- Centerville Location in California Centerville Centerville (the United States)
- Coordinates: 38°37′52″N 119°43′24″W﻿ / ﻿38.63111°N 119.72333°W
- Country: United States
- State: California
- County: Alpine
- Elevation: 5,951 ft (1,814 m)

= Centerville, Alpine County, California =

Centerville is a former settlement in Alpine County, California, United States.

==History==
Located along a stage coach route between Silver King Valley and the East Fork of the Carson River, Centerville was a commercial hub during the 1850s and 1860s. Described as a "small village" with stores, a tavern, and a hotel called the Centerville House, Centerville supplied local mines with lumber for flumes, bridges, tunnels, fencing, buildings and heating. Richardson's sawmill was located at Centerville during the 1860s.

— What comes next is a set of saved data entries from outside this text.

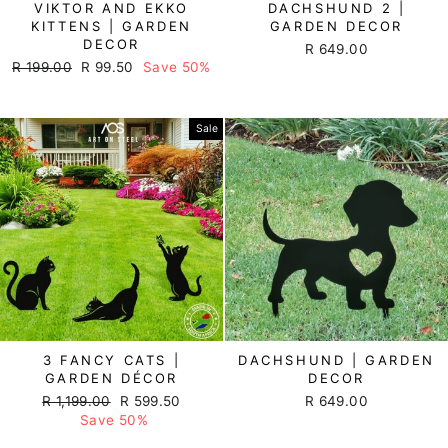
VIKTOR AND EKKO
DACHSHUND 2 |
KITTENS | GARDEN
GARDEN DECOR
DECOR
R 649.00
Regular
R 199.00
Sale
R 99.50
Save 50%
price
price
Sale
3 FANCY CATS |
DACHSHUND | GARDEN
GARDEN DÉCOR
DECOR
Regular
R 1,199.00
Sale
R 599.50
R 649.00
price
Save 50%
price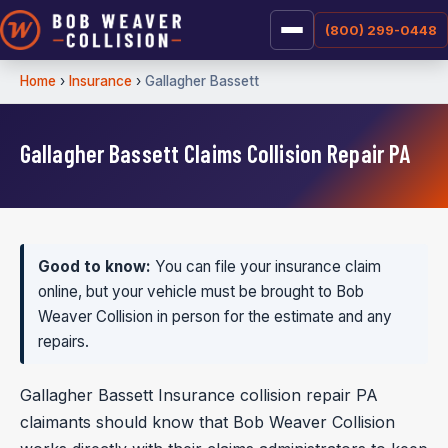
(800) 299-0448
Home
›
Insurance
›
Gallagher Bassett
Gallagher Bassett Claims Collision Repair PA
Good to know:
You can file your insurance claim
online, but your vehicle must be brought to Bob
Weaver Collision in person for the estimate and any
repairs.
Gallagher Bassett Insurance collision repair PA
claimants should know that Bob Weaver Collision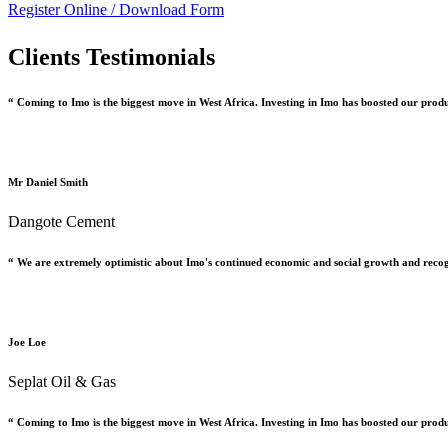
Register Online /
Download Form
Clients Testimonials
“ Coming to Imo is the biggest move in West Africa. Investing in Imo has boosted our prod
Mr Daniel Smith
Dangote Cement
“ We are extremely optimistic about Imo's continued economic and social growth and recog
Joe Loe
Seplat Oil & Gas
“ Coming to Imo is the biggest move in West Africa. Investing in Imo has boosted our prod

In 1864, in an election to determine the Alpine County seat, Markleeville received the most votes, beating out Centerville and two other competing towns. Fire destroyed the home of the town's butcher—located at the corner of Montgomery and Jackson streets—in 1872, and "the rest of the town soon faded away". Little remains of the original settlement. A plaque documenting the history of Centerville was installed in 2013 by E Clampus Vitus, a fraternal organization. The site is now occupied by the Centerville Flat campground.